術前治療における奏効はOSのサロゲートになるか?

Evaluation of Major Pathologic Response and Pathologic Complete Response as Surrogate End Points for Survival in Randomized Controlled Trials of Neoadjuvant Immune Checkpoint Blockade in Resectable in NSCLC.

Hines JB et al.
J Thorac Oncol. 2024 Jul;19(7):1108-1116.
PMID: 38461929.

Abs of abs.
切除可能な非小細胞肺癌に対する術前治療の臨床試験において、病理学的完全奏効(pCR)と大部分奏効(MPR)が無再発生存(EFS)と全生存期間(OS)の代替エンドポイントになるかどうかは論争中である。2017年6月から2023年10月31日までにPubMedおよび国際学会抄録のアーカイブを検索し、免疫チェックポイント阻害薬単独または化学療法との併用による術前治療群を組み込んだ研究を対象とした。
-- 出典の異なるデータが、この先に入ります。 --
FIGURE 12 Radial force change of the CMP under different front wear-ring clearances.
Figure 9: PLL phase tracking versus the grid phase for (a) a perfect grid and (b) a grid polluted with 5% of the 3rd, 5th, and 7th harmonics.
なおpCR、MPR、EFS、OSに関する情報がないものは除外した。 試験による代替性については、pCRとMPRの対数OR、EFSとOSの対数ハザード比をサンプルサイズで重み付けした線形回帰モデルを用いて解析した。 回帰係数および95%信頼区間付きR2乗値は、ブートストラップ法により算出した。7件のランダム化試験が同定され、2385人が対象となった。 患者レベルでは、pCRおよびMPRと2年EFSとのR2乗値は、それぞれ0.82(0.66-0.94)および0.81(0.63-0.93)であった。 奏効別の2年EFS率のORはそれぞれ0.12(0.07-0.19)、0.11(0.05-0.22)であった。 2年OSについては、pCRとMPRのR2はそれぞれ0.55(0.09-0.98)と0.52(0.10-0.96)であった。 臨床試験レベルでは、奏効のORとEFSのHRのR2は、それぞれ0.58(0.00-0.97)と0.61(0.00-0.97)であった。 本解析により、pCRおよびMPRと2年EFSとの間に強固な相関が認められたが、OSとの相関は認められなかった。 試験レベルの代替性は中程度であったが、不正確であった。 より成熟したフォローアップデータや試験間クロスオーバーの影響を評価することが必要である。

感想
術前治療の奏効度合いとEFSは強く関連するが、2年OSとは微妙という結果です。真のエンドポイントをOSとするならば、PFSやEFSは代替エンドポイントと一応考えられます。一応というのはこの問題は決着していないのと、経過の長い悪性腫瘍ではすでにOSを追うことが不可能になっているからです。現実的な問題としてPFSやEFSが、プライマリーエンドポイントとして試験が行われますが、今でもOSを確認しないと判断が下せないと考える意見の方が多いと感じます。術前治療では手術検体が必ずあるため、pCRかMPRかの判断が付きます。それに応じて術後治療を選択する方向性もあります。今回のメタ解析では試験数が7と少なく、また細かいドライバー変異の存在が考慮されていないこと、手術は国によって微妙に異なることもあり、もう少し試験数を増やして判断する必要があると思います。そして何より2年OSで良いのかという問題が大きいです。術前治療を行い手術した症例なら5年以上の長期生存と相関するかどうかも知りたいところです。それでも何となくpCRとMPRが高い方がOSも良さそうです。少なくとも悪くはなく相関係数(=R2平方根)にすればsqrt(0.55)=0.72..です。つまり回帰モデルの当てはまりはあまり良くないが、相関関係はある程度あるということになります。